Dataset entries
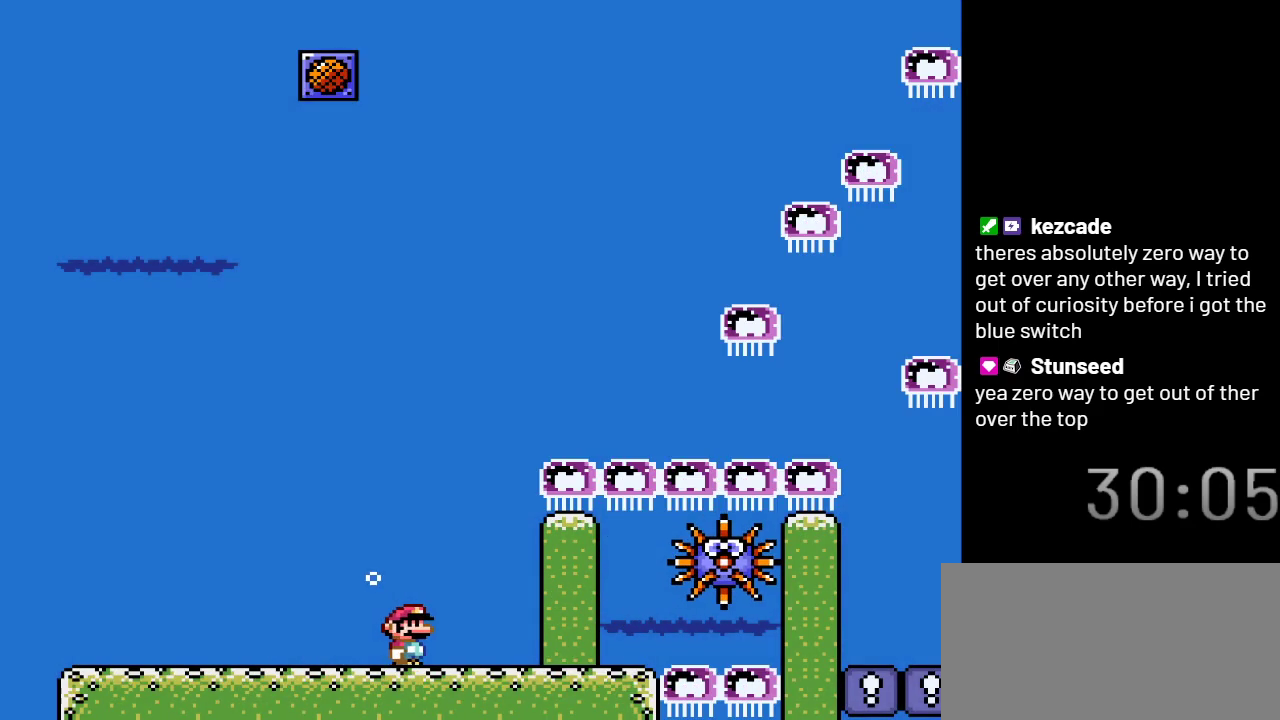
{"buttons": ["DPAD_RIGHT"], "events": []}
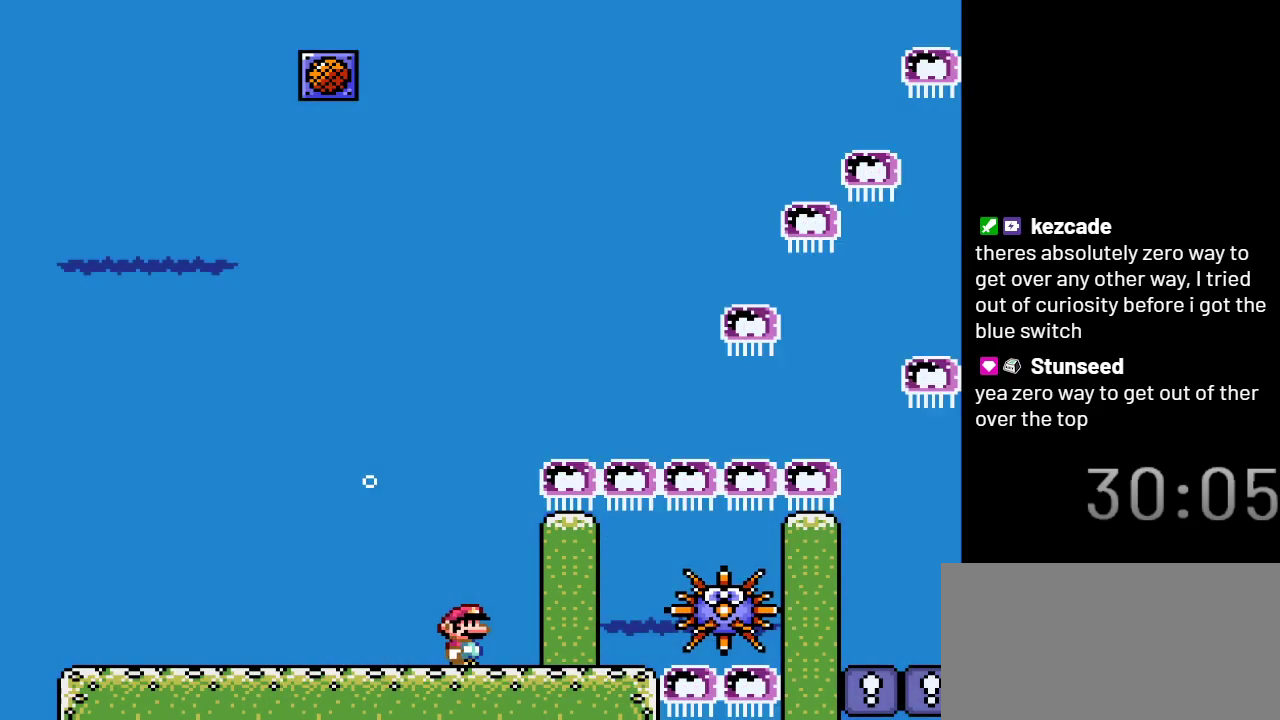
{"buttons": ["DPAD_RIGHT"], "events": []}
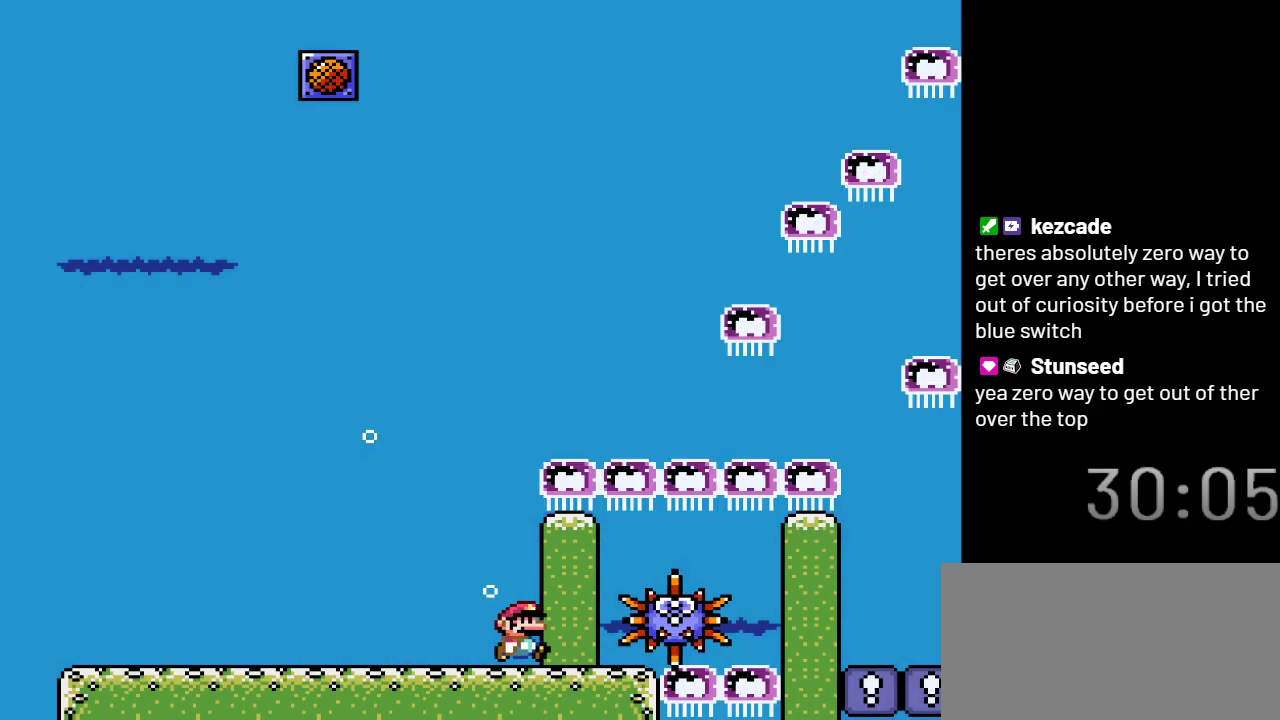
{"buttons": [], "events": [[233, "DPAD_RIGHT", "up"]]}
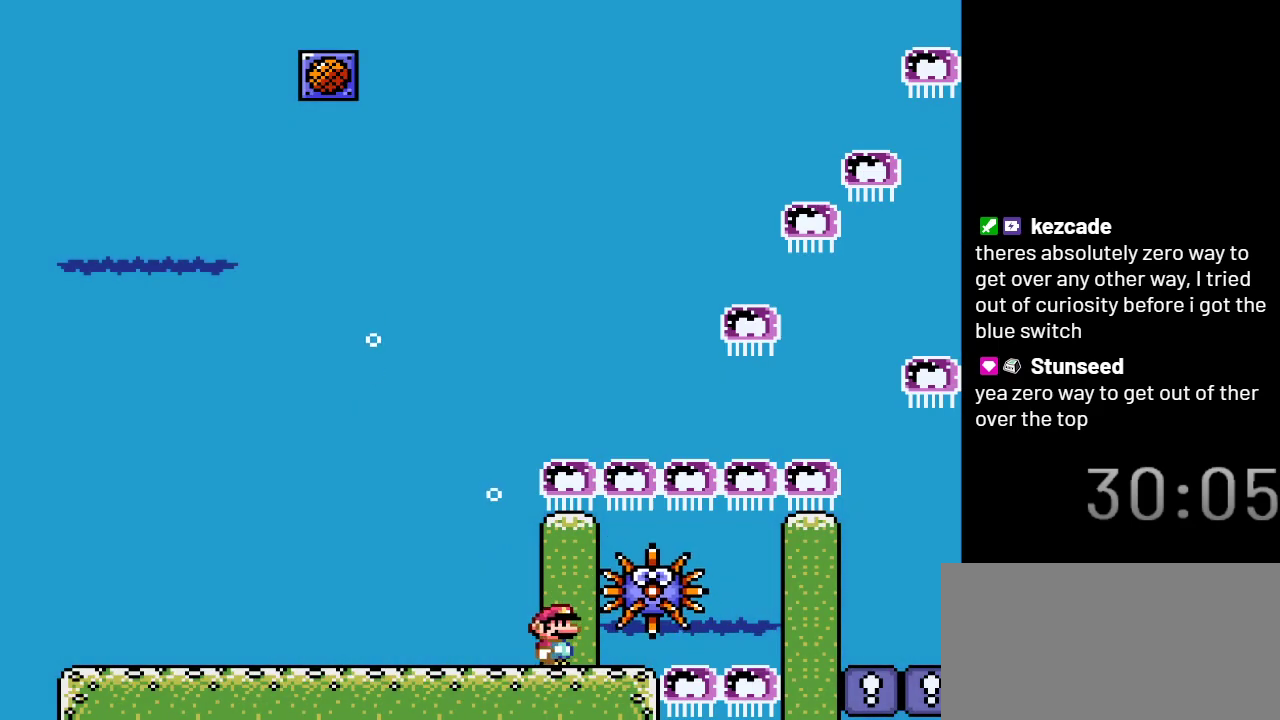
{"buttons": [], "events": [[33, "DPAD_RIGHT", "down"], [267, "DPAD_RIGHT", "up"]]}
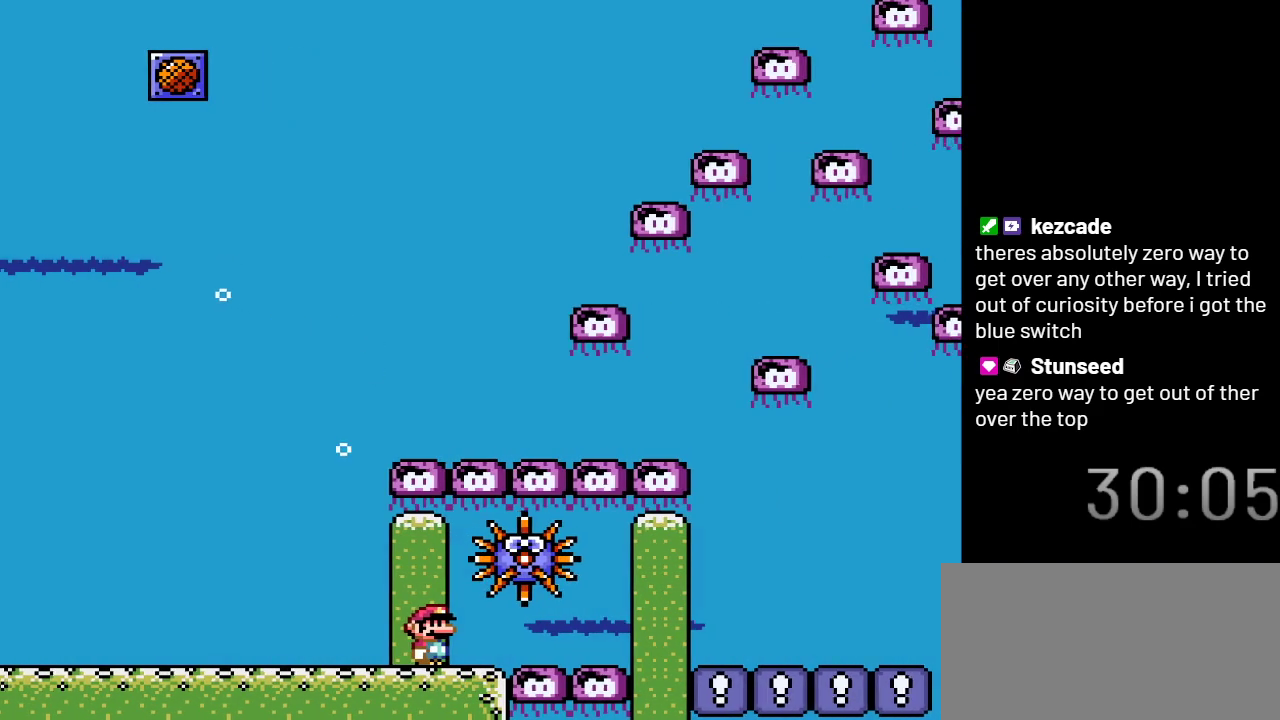
{"buttons": [], "events": []}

_The problem_
Return every line above word for word, minus images.

_Response box_
{"buttons": ["DPAD_RIGHT"], "events": []}
{"buttons": ["DPAD_RIGHT"], "events": []}
{"buttons": [], "events": [[233, "DPAD_RIGHT", "up"]]}
{"buttons": [], "events": [[33, "DPAD_RIGHT", "down"], [267, "DPAD_RIGHT", "up"]]}
{"buttons": [], "events": []}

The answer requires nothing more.